The principal sources of atmospheric NH4 include: (1) pig and cattle farms in large agricultural operations; (2) cereal fields; (3) land transport, highways; (4) burning of fossile fuels in power plants; (5) photochemical processes in the amtosphere; (6) oil platforms in the sea; (7) marine transport, shipping.
There may be more than one correct choice.
Ammonia is a highly reactive and soluble gas. Both anthropogenic and natural sources can contribute to ammonia is the atmosphere. But the major contributor is the agriculture; manure, slurries and fertilizer applications. Overall the agricultural sector can contribute about ~80-90% of the total atmospheric emissions.
Livestock operations such as pig and cattle operations can contribute more than 50% of the total emissions. Significant portions of nitrogen provided to beef and dairy cattle end up in urine and manure. Beef cattle will only utilize 10% of the N input and dairy cattle will utilize about 35% of the N input. The rest of the N will end up in urine and manure. N in urine is highly volatile and will be converted into NH3 in the presence of urease enzyme. Therefore most of the animal husbandry operations such as pigs, hogs, cattle and even chicken will contribute the majority of NH3 operations. [Ref 1]

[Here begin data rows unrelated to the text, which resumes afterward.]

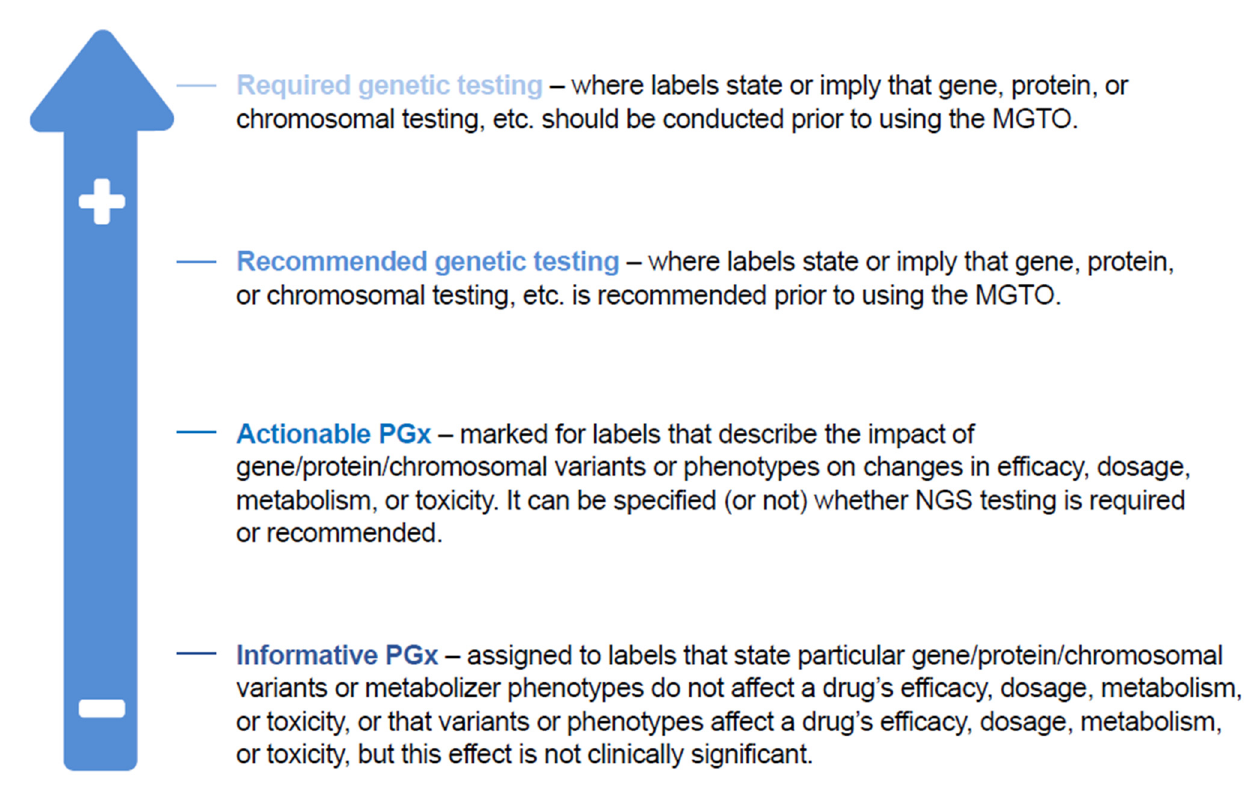
Figure 4. PharmGKB classification of PGx information associated with specific gene–drug combina- tion. MGTO, molecularly guided treatment option; PGx, pharmacogenomics. Adapted from Kim J. A., et al., 2021 [81].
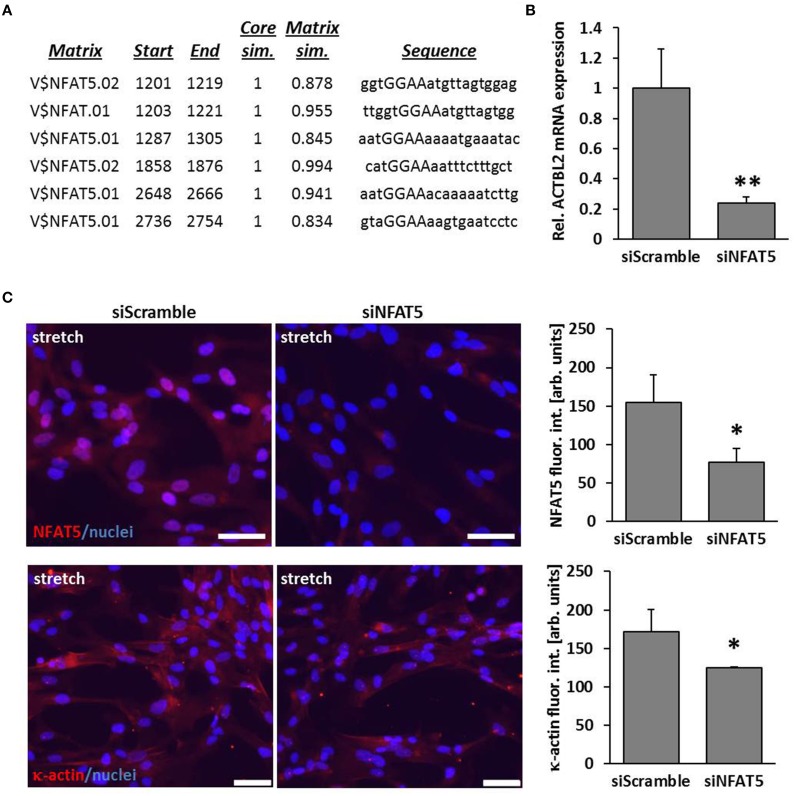
ACTBL2 is a transcriptional target of NFAT5. In silico promoter analysis of the human ACTBL2 promoter revealed six putative NFAT5 binding sites (A). The first 3203 bp of the promoter sequence upstream of the transcription start site were analyzed. The maximum core similarity (Core sim.) of 1.0 is only reached when the highest conserved bases of a matrix are exactly matched by the sequence (cf. capitals in the sequence). A good match to the matrix has a similarity of >0.80 (Matrix sim.). Quantitative PCR (qPCR) of stretch-stimulated HUASMCs treated with NFAT5-specific siRNA (siNFAT5) showed a significant decrease in ACTBL2 mRNA expression compared to stretch-stimulated control siRNA(siScramble)-transfected cells (B, **p < 0.01 vs. control siRNA, n = 3 scale bar: 20 μm). SiRNA-mediated knockdown of NFAT5 (C, *p < 0.05 vs. siScramble) decreased κ-actin (C, *p < 0.05 vs. siScramble) in stretch-stimulated VSMCs as evidenced by immunofluorescence analyses (scale bar: 100 μm).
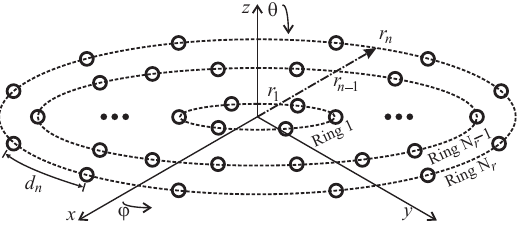
Figure 1. General layout of a concentric circular ring array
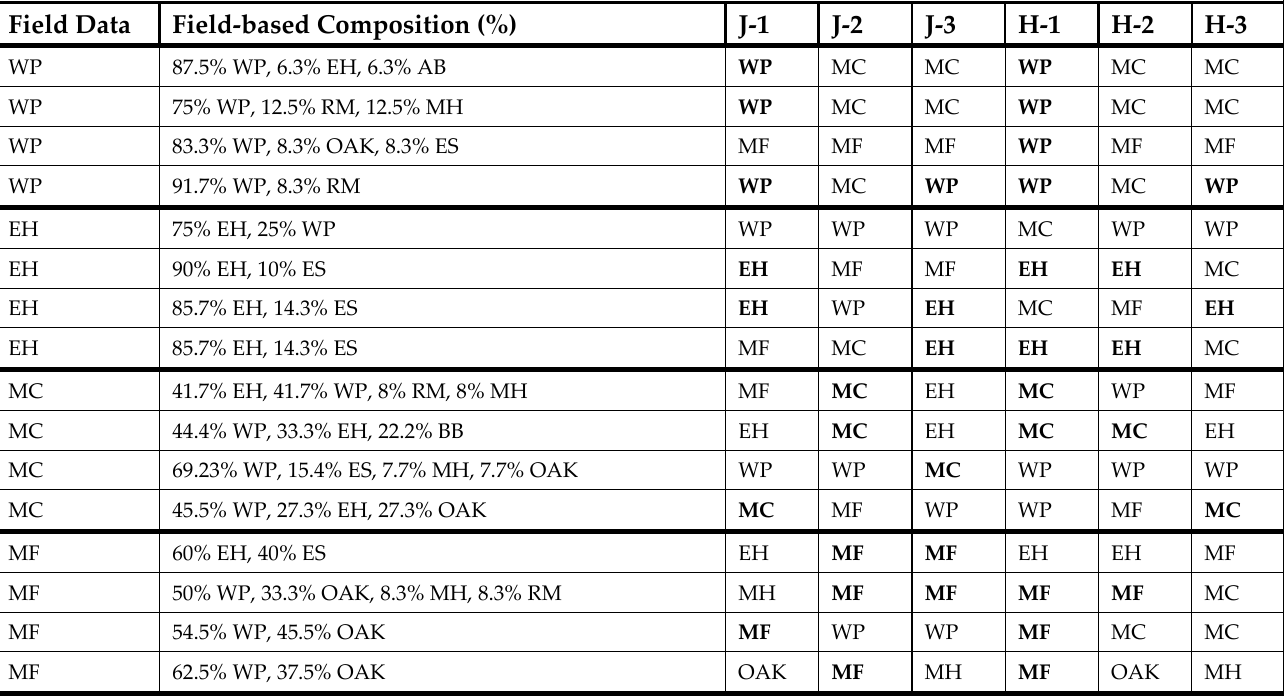
Table 4. Unmanned aerial system (UAS) qualitative assessment of visual interpretation uncertainty for individual forest inventory plots of varying species composition (nine classes) across six trials. Note: the green box indicates agreement with the field data, while the red box indicates disagreement. The two visual interpreters are referenced as ‘J’ and ‘H’ with their three trials labeled each as ‘1’, ‘2’, and ‘3’. Composition classes found within this table include white pine (WP), eastern hemlock (EH), mixed conifer (MC), mixed forest (MF), oak mixtures (OAK), American beech (AB), red maple (RM), mixed hardwoods (MH), and early successional (ES).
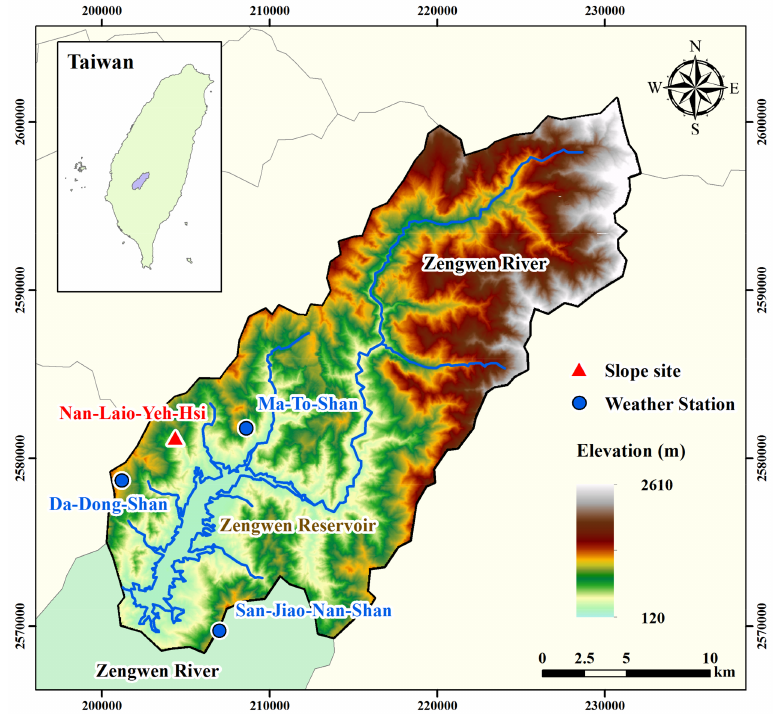
Figure 1. Location of the Zengwen reservoir and the distribution of rainfall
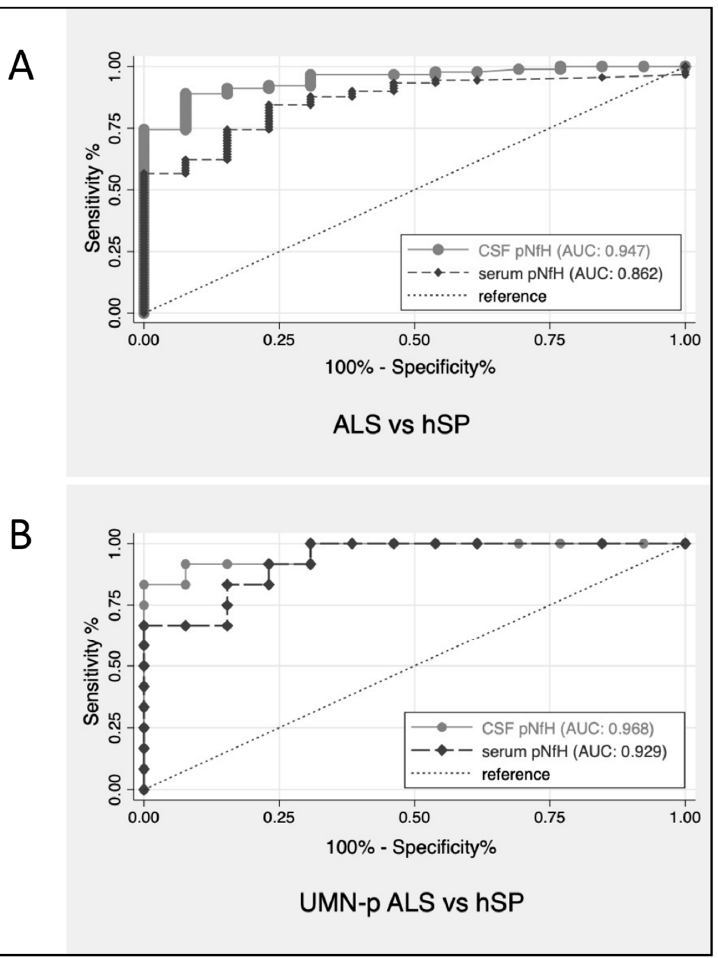
Figure 2. ROC curves for CSF pNfH for discrimination of patients with ALS versus hSP ( A ) and UMNp-ALS versus hSP ( B ). ALS, amyotrophic lateral sclerosis; AUC, area under the ROC curves; CSF, cerebrospinal fluid; hSP, hereditary spastic paraparesis; pNfH, phosphorylated neurofilament heavy chain; ROC, receiver operating characteristic; UMNp-ALS, upper motor neuron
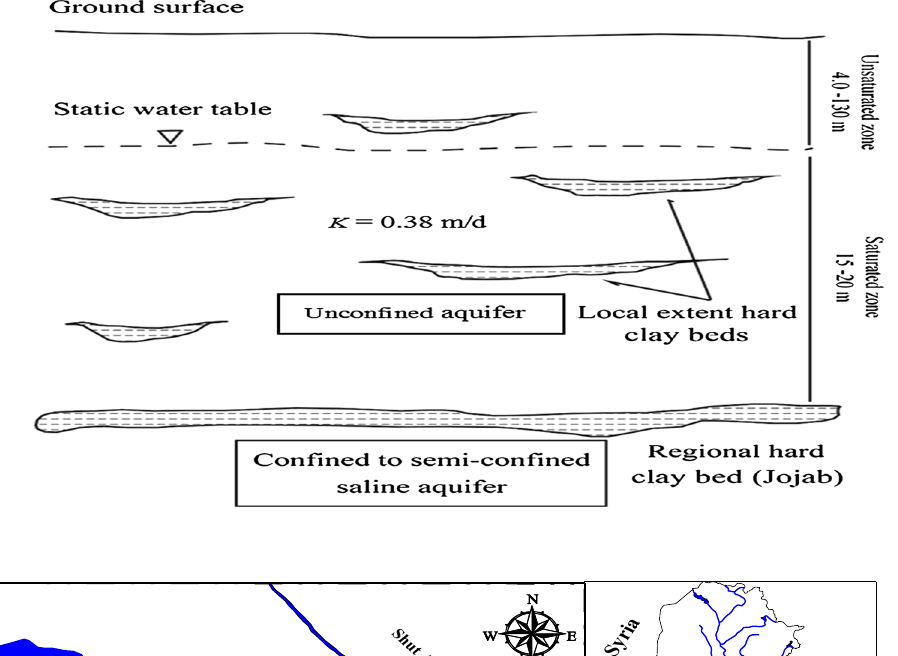
Fig. 3 Prototype of aquifer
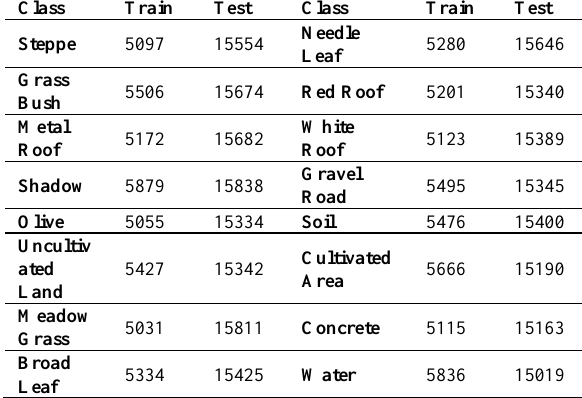
Table 3. Number of training and test data, utilized in the classification process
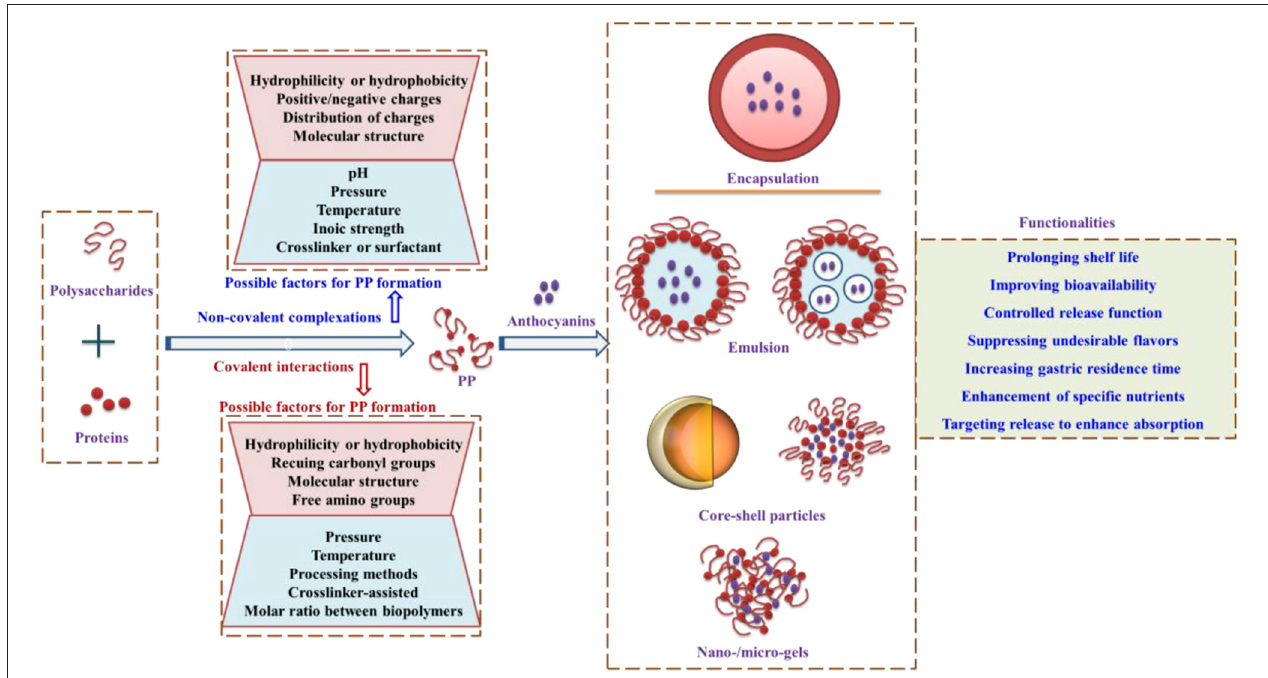
FIGURE 5 | Biopolymers formed by proteins and polysaccharides for anthocyanin encapsulation, the possible factors that affect biopolymer formation, and the functionality of encapsulation. PP, Protein–polysaccharides. Adapted from reference ( 57, 73, 76–78) with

Fertilizer application in cereal production such as corn, wheat and rice production is the second most significant source of atmospheric NH3, especially when cereal production requires a huge input of nitrogen fertilizers each year. Fertilizers especially urea can be converted into NH3 after application which will be released into the atmosphere.
Therefore the answers are 1 and 2 (animal husbandry and cereal production).